**The task**
In the text read from each of the rows below, change every "Facebook" to "Instagram" and keep everything else unchanged. Leave the pictures out of your answer.

:: Data for this task

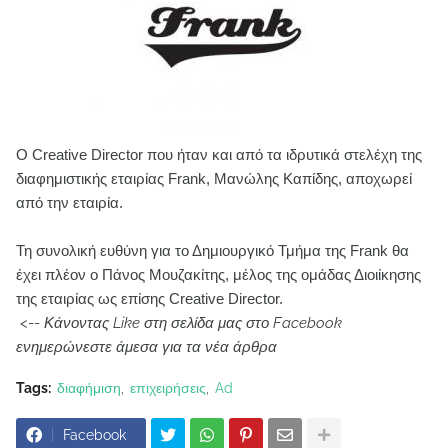
Ο Creative Director που ήταν και από τα ιδρυτικά στελέχη της
διαφημιστικής εταιρίας Frank, Μανώλης Καπίδης, αποχωρεί
από την εταιρία.
Τη συνολική ευθύνη για το Δημιουργικό Τμήμα της Frank θα
έχει πλέον ο Πάνος Μουζακίτης, μέλος της ομάδας Διοιίκησης
της εταιρίας ως επίσης Creative Director.
<--
Κάνοντας Like στη σελίδα μας στο Facebook
ενημερώνεστε άμεσα για τα νέα άρθρα
Tags:
διαφήμιση
επιχειρήσεις
Ad
Facebook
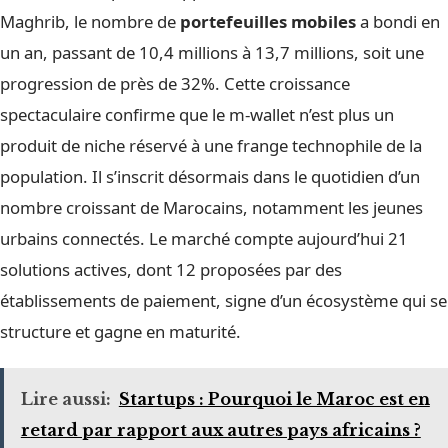
Maghrib, le nombre de
portefeuilles mobiles
a bondi en
un an, passant de 10,4 millions à 13,7 millions, soit une
progression de près de 32%. Cette croissance
spectaculaire confirme que le m-wallet n’est plus un
produit de niche réservé à une frange technophile de la
population. Il s’inscrit désormais dans le quotidien d’un
nombre croissant de Marocains, notamment les jeunes
urbains connectés. Le marché compte aujourd’hui 21
solutions actives, dont 12 proposées par des
établissements de paiement, signe d’un écosystème qui se
structure et gagne en maturité.
Lire aussi:
Startups : Pourquoi le Maroc est en
retard par rapport aux autres pays africains ?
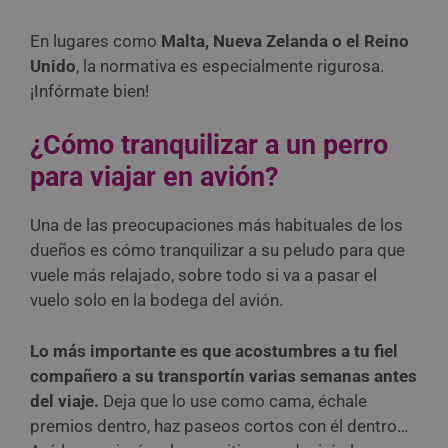
En lugares como
Malta, Nueva Zelanda o el Reino
Unido
, la normativa es especialmente rigurosa.
¡Infórmate bien!
¿Cómo tranquilizar a un perro
para viajar en avión?
Una de las preocupaciones más habituales de los
dueños es cómo tranquilizar a su peludo para que
vuele más relajado, sobre todo si va a pasar el
vuelo solo en la bodega del avión.
Lo más importante es que acostumbres a tu fiel
compañero a su transportín varias semanas antes
del viaje.
Deja que lo use como cama, échale
premios dentro, haz paseos cortos con él dentro…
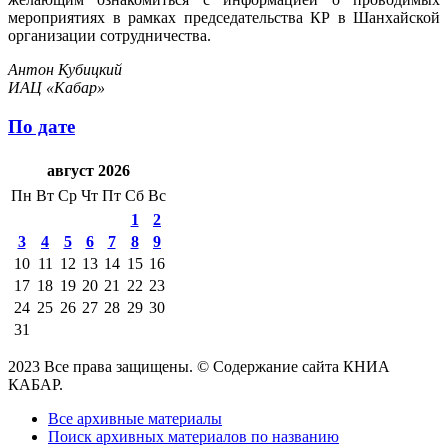
мероприятиях в рамках председательства КР в Шанхайской
организации сотрудничества.
Антон Кубицкий
ИАЦ «Кабар»
По дате
август 2026
Пн
Вт
Ср
Чт
Пт
Сб
Вс
1
2
3
4
5
6
7
8
9
10
11
12
13
14
15
16
17
18
19
20
21
22
23
24
25
26
27
28
29
30
31
2023 Все права защищены. © Содержание сайта КНИА
КАБАР.
Все архивные материалы
Поиск архивных материалов по названию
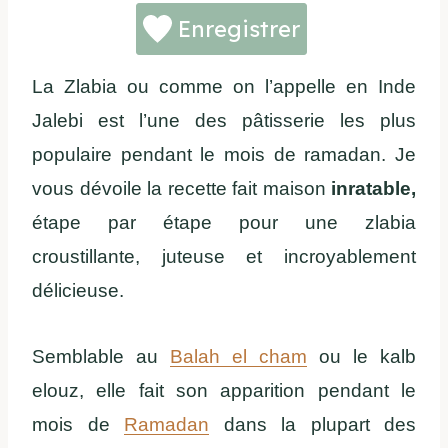
Enregistrer
La Zlabia ou comme on l’appelle en Inde
Jalebi est l’une des pâtisserie les plus
populaire pendant le mois de ramadan. Je
vous dévoile la recette fait maison
inratable,
étape par étape pour une zlabia
croustillante, juteuse et incroyablement
délicieuse.
Semblable au
Balah el cham
ou le kalb
elouz, elle fait son apparition pendant le
mois de
Ramadan
dans la plupart des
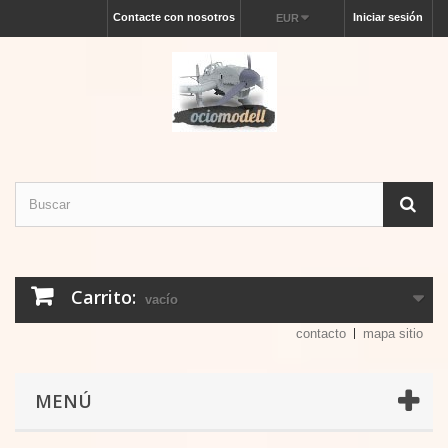
Contacte con nosotros
Iniciar sesión
EUR
Carrito:
vacío
contacto
mapa sitio
MENÚ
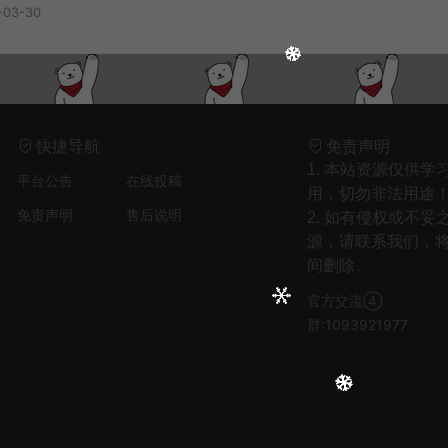
-03-30
快捷导航
免责声明
1. 本站资源仅供学
平台公告
在线投稿
用，切勿非法用途
免责声明
售后说明
2. 如有侵权或不妥
源，请联系我们，
间删除。
官方交流④
群:1093921977
1
只剩晚风入我怀（回忆版） - 娱乐王牌先锋
2
爱是虚伪命题 - 音乐马车
3
安和桥(女生版) - 白允y
4
思绪云端（Fire Mix） - DJFire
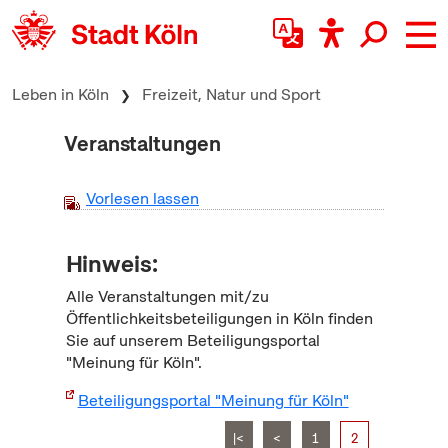
zum Inhalt springen
Leben in Köln
Freizeit, Natur und Sport
Veranstaltungen
Vorlesen lassen
Hinweis:
Alle Veranstaltungen mit/zu
Öffentlichkeitsbeteiligungen in Köln finden
Sie auf unserem Beteiligungsportal
"Meinung für Köln".
Beteiligungsportal "Meinung für Köln"
|<
<
1
2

::::

**Solution for this task**
Ο Creative Director που ήταν και από τα ιδρυτικά στελέχη της
διαφημιστικής εταιρίας Frank, Μανώλης Καπίδης, αποχωρεί
από την εταιρία.
Τη συνολική ευθύνη για το Δημιουργικό Τμήμα της Frank θα
έχει πλέον ο Πάνος Μουζακίτης, μέλος της ομάδας Διοιίκησης
της εταιρίας ως επίσης Creative Director.
<--
Κάνοντας Like στη σελίδα μας στο Instagram
ενημερώνεστε άμεσα για τα νέα άρθρα
Tags:
διαφήμιση
επιχειρήσεις
Ad
Instagram
Maghrib, le nombre de
portefeuilles mobiles
a bondi en
un an, passant de 10,4 millions à 13,7 millions, soit une
progression de près de 32%. Cette croissance
spectaculaire confirme que le m-wallet n’est plus un
produit de niche réservé à une frange technophile de la
population. Il s’inscrit désormais dans le quotidien d’un
nombre croissant de Marocains, notamment les jeunes
urbains connectés. Le marché compte aujourd’hui 21
solutions actives, dont 12 proposées par des
établissements de paiement, signe d’un écosystème qui se
structure et gagne en maturité.
Lire aussi:
Startups : Pourquoi le Maroc est en
retard par rapport aux autres pays africains ?
En lugares como
Malta, Nueva Zelanda o el Reino
Unido
, la normativa es especialmente rigurosa.
¡Infórmate bien!
¿Cómo tranquilizar a un perro
para viajar en avión?
Una de las preocupaciones más habituales de los
dueños es cómo tranquilizar a su peludo para que
vuele más relajado, sobre todo si va a pasar el
vuelo solo en la bodega del avión.
Lo más importante es que acostumbres a tu fiel
compañero a su transportín varias semanas antes
del viaje.
Deja que lo use como cama, échale
premios dentro, haz paseos cortos con él dentro…
мероприятиях в рамках председательства КР в Шанхайской
организации сотрудничества.
Антон Кубицкий
ИАЦ «Кабар»
По дате
август 2026
Пн
Вт
Ср
Чт
Пт
Сб
Вс
1
2
3
4
5
6
7
8
9
10
11
12
13
14
15
16
17
18
19
20
21
22
23
24
25
26
27
28
29
30
31
2023 Все права защищены. © Содержание сайта КНИА
КАБАР.
Все архивные материалы
Поиск архивных материалов по названию
Enregistrer
La Zlabia ou comme on l’appelle en Inde
Jalebi est l’une des pâtisserie les plus
populaire pendant le mois de ramadan. Je
vous dévoile la recette fait maison
inratable,
étape par étape pour une zlabia
croustillante, juteuse et incroyablement
délicieuse.
Semblable au
Balah el cham
ou le kalb
elouz, elle fait son apparition pendant le
mois de
Ramadan
dans la plupart des
Contacte con nosotros
Iniciar sesión
EUR
Carrito:
vacío
contacto
mapa sitio
MENÚ
-03-30
快捷导航
免责声明
1. 本站资源仅供学
平台公告
在线投稿
用，切勿非法用途
免责声明
售后说明
2. 如有侵权或不妥
源，请联系我们，
间删除。
官方交流④
群:1093921977
1
只剩晚风入我怀（回忆版） - 娱乐王牌先锋
2
爱是虚伪命题 - 音乐马车
3
安和桥(女生版) - 白允y
4
思绪云端（Fire Mix） - DJFire
zum Inhalt springen
Leben in Köln
Freizeit, Natur und Sport
Veranstaltungen
Vorlesen lassen
Hinweis:
Alle Veranstaltungen mit/zu
Öffentlichkeitsbeteiligungen in Köln finden
Sie auf unserem Beteiligungsportal
"Meinung für Köln".
Beteiligungsportal "Meinung für Köln"
|<
<
1
2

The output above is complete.